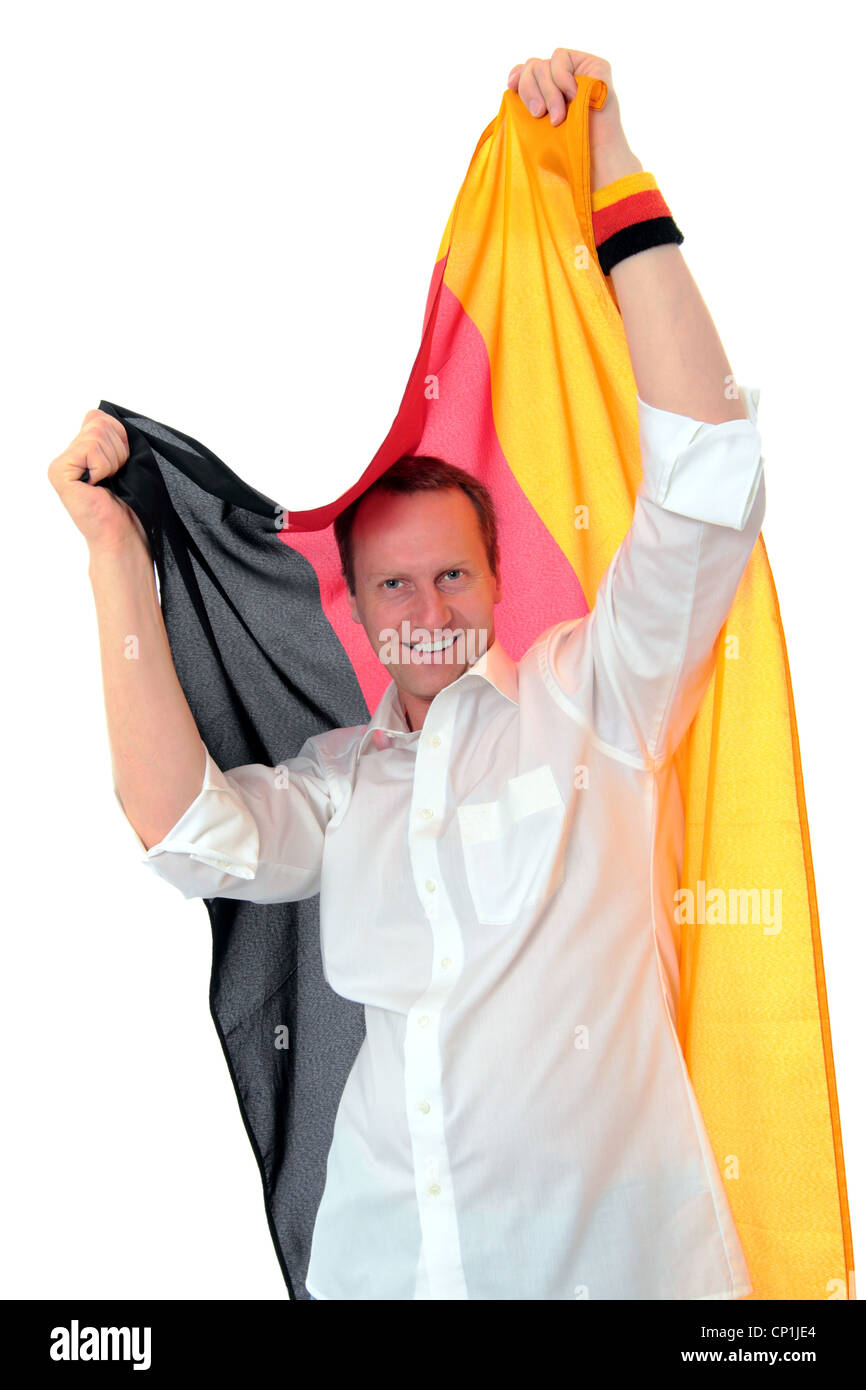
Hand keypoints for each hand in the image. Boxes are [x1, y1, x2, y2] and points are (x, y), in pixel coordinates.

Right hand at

--

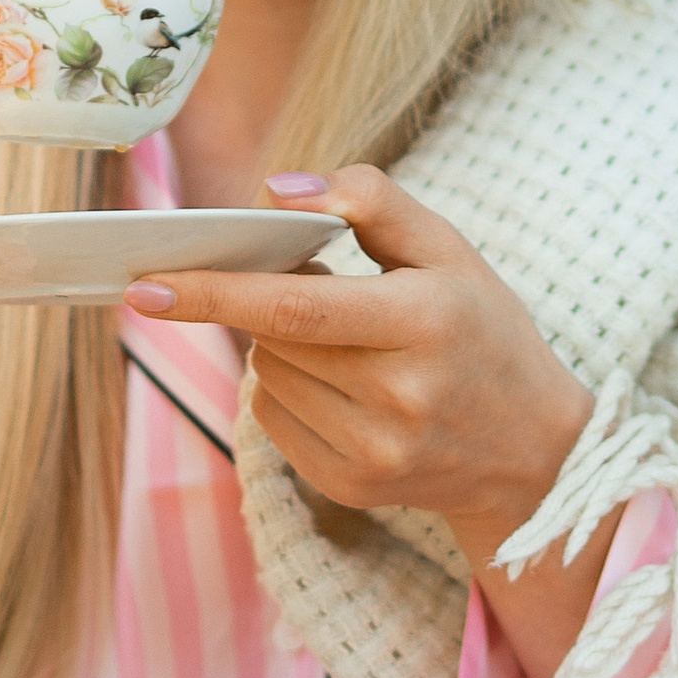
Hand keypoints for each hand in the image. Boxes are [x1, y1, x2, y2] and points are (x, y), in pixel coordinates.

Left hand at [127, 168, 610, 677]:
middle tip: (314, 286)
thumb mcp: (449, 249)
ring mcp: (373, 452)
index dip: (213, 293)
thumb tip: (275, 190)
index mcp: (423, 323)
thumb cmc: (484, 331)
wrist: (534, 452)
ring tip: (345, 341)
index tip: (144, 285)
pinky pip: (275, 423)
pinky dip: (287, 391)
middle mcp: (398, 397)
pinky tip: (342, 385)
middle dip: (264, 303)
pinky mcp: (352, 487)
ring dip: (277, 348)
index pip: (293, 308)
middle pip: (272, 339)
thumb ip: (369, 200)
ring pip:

Task goal =
How many lines in the entries contain the string "pinky"? Give the number only.

Finished exercise =
4